**Work instruction:**
Return verbatim every line from the first line of the data below to the line that contains "225 147 4945", inclusive, and no further.

(Saved data entries)
※

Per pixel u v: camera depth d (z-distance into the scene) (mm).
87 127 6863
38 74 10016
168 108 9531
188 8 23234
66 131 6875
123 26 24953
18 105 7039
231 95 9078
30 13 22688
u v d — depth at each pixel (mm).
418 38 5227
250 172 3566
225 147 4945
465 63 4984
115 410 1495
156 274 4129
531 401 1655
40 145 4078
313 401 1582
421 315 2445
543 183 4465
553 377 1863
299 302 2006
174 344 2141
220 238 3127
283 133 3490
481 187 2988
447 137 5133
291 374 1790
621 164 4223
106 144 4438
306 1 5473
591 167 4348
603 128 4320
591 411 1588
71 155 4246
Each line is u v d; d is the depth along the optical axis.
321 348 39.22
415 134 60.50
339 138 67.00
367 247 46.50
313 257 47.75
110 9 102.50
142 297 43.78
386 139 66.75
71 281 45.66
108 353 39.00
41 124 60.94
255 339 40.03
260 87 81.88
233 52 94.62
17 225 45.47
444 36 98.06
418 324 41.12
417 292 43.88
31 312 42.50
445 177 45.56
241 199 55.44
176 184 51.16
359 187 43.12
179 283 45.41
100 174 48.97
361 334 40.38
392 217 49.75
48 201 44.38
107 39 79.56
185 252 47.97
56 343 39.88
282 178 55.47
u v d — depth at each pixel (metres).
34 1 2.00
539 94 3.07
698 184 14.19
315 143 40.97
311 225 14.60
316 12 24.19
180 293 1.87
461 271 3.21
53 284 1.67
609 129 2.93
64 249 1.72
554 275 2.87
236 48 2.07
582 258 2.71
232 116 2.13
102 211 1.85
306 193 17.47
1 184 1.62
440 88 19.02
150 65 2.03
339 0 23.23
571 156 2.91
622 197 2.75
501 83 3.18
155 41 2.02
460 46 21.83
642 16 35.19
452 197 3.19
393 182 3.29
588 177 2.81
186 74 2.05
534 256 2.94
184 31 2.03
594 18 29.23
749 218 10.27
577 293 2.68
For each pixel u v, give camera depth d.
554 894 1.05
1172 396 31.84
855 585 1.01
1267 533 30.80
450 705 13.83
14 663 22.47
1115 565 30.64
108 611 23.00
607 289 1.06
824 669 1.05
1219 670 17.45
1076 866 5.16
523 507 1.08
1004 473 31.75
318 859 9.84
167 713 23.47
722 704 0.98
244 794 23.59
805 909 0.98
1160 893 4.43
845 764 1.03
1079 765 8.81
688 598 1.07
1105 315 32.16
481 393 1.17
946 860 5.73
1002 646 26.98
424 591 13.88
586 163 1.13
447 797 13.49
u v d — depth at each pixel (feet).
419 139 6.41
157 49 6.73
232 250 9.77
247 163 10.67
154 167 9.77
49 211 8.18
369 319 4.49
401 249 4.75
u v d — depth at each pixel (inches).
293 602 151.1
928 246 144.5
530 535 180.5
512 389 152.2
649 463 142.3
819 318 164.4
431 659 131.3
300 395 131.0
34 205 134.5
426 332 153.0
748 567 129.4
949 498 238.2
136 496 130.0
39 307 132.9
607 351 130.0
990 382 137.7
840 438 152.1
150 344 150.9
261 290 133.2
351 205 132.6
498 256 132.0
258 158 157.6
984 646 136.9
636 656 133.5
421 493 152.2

※

**Answer for this exercise:**
Per pixel u v: camera depth d (z-distance into the scene) (mm).
87 127 6863
38 74 10016
168 108 9531
188 8 23234
66 131 6875
123 26 24953
18 105 7039
231 95 9078
30 13 22688
u v d — depth at each pixel (mm).
418 38 5227
250 172 3566
225 147 4945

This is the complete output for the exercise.